Eberly makes an excellent point. Our taxpayer money is being wasted on this shutdown. The placement of Barrycades all across the country is a good example of this:
How many NPS employees does it take to post “closed” signs? Are these “essential” employees?
It seems like all of these closures require more staff than keeping the sites open does.
Meanwhile, in Arizona: More than 100 U.S. Forest Service campgrounds and areas run by the Arizona-based company Recreation Resource Management were forced to evacuate and shutter up. RRM president Warren Meyer told Fox Business, “our operations are self-sufficient (we are fully funded by user fees at the gate), we get no federal funds, we employ no government workers on these sites, and we actually pay rent into the Treasury. I can only assume their intention is to artificially increase the cost of the shutdown as some sort of political ploy.”
The Grand Canyon is also closed because of the government shutdown. Governor Jan Brewer offered to use state money to pay to reopen the park, but her offer was rejected by a park official. Businesses in the area have also offered to contribute to reopening the park.
National Park Service employees sure have been busy – they blocked access to VIEW Mount Rushmore from the road:
The NPS put those cones along highway viewing areas outside Mount Rushmore, barring visitors from pulling over and taking pictures of the monument. “It disgusts me that taxpayer resources were used on this act of stupidity,” Rep. Kristi Noem said. “This is federal government arrogance at its worst.”
City Tavern, a historical restaurant in Philadelphia, was forced to close because it is located inside Independence National Historical Park and the building is owned by the U.S. National Parks Service. The restaurant’s public relations director Molly Yun said they were forced to cancel booked parties, including one serving 200 visitors from Japan on Wednesday night, for at least the next four days leaving patrons “angry” and “aggravated.” Yun added that City Tavern was allowed to remain open during the last government shutdown 17 years ago.
In Las Vegas, elderly residents have been forced out of their private homes on Lake Mead because they happen to be located on federal land. An estimated 60 families with vacation homes along the lake who were given notice by the National Park Service earlier this week to gather their stuff and leave, according to Christie Vanover, a spokeswoman for the Lake Mead Recreational Area.
Perhaps the most preposterous and obnoxious forced closing so far is this: the National Park Service has closed access to Florida Bay…which leads to the OCEAN. That’s right – charter boat captains in Florida were told that until government funding is restored, more than 1,100 square miles of prime fishing is off limits between the southern tip of the mainland to the Keys.
The closing affects not only fishing guides, but anyone with a license to conduct business in the park, including tour operators and paddling guides.
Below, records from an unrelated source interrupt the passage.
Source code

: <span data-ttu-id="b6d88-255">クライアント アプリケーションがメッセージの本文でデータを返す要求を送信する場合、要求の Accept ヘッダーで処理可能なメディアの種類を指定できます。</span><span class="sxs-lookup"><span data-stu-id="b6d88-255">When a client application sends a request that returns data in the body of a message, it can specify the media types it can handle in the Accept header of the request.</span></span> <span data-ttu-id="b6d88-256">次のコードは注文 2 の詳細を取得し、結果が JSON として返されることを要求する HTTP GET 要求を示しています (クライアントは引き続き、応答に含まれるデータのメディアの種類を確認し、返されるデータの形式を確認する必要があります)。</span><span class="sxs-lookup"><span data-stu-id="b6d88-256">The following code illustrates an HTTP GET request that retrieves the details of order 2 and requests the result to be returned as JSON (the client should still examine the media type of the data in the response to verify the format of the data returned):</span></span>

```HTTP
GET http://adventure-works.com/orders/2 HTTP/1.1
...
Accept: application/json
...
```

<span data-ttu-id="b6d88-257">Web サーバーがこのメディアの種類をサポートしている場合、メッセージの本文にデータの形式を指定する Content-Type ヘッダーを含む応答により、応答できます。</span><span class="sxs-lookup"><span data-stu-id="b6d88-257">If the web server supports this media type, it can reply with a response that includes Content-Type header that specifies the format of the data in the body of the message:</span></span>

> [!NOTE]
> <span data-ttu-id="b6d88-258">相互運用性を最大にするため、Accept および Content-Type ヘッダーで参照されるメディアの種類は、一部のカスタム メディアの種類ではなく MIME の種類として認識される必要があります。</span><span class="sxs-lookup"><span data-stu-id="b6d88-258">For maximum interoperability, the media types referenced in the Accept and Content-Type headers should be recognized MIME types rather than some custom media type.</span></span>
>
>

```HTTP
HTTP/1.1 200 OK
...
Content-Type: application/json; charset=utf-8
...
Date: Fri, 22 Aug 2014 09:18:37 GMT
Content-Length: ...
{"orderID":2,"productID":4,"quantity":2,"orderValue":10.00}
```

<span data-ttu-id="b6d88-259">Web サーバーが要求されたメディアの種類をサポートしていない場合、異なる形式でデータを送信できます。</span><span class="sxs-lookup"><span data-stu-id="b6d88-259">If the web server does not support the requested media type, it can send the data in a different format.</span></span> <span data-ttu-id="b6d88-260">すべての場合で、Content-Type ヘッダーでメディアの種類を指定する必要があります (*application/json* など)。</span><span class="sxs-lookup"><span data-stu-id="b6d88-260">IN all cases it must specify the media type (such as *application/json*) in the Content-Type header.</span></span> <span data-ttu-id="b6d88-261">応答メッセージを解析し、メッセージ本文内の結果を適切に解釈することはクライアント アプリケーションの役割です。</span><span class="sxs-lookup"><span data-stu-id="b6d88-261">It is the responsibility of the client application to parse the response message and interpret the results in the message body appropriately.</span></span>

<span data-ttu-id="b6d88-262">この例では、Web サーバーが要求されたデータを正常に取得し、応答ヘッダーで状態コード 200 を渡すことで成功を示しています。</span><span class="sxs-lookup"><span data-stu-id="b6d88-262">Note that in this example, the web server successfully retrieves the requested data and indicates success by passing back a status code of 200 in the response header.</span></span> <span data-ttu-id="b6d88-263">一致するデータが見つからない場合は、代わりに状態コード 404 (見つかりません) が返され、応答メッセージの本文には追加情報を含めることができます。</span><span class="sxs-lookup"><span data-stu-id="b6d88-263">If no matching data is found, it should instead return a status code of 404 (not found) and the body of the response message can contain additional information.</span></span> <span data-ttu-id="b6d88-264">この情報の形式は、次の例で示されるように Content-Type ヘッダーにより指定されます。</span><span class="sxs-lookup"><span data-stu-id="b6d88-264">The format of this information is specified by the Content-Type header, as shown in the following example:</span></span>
Anyone with a Commercial Use Authorization permit will be impacted, said Dan Kimball, superintendent of Everglades and Dry Tortugas national parks. Park rangers will be on duty to enforce the ban.
The feds ordered the state of Wisconsin to close several state parks that receive federal funding. However, Governor Scott Walker has decided to ignore that order and a Fish and Wildlife Service order to ban hunting and fishing on federal lands. State officials said that Wisconsin provides more than half the funding for the parks, so they will be kept open with state money.
Governor Walker isn’t the only one who is defying government orders – citizens are tired of the shutdown shenanigans too, and are taking matters into their own hands:
Perhaps the best thing to shut down since the Shutdown began: The Obamacare website has been closed for repairs this weekend.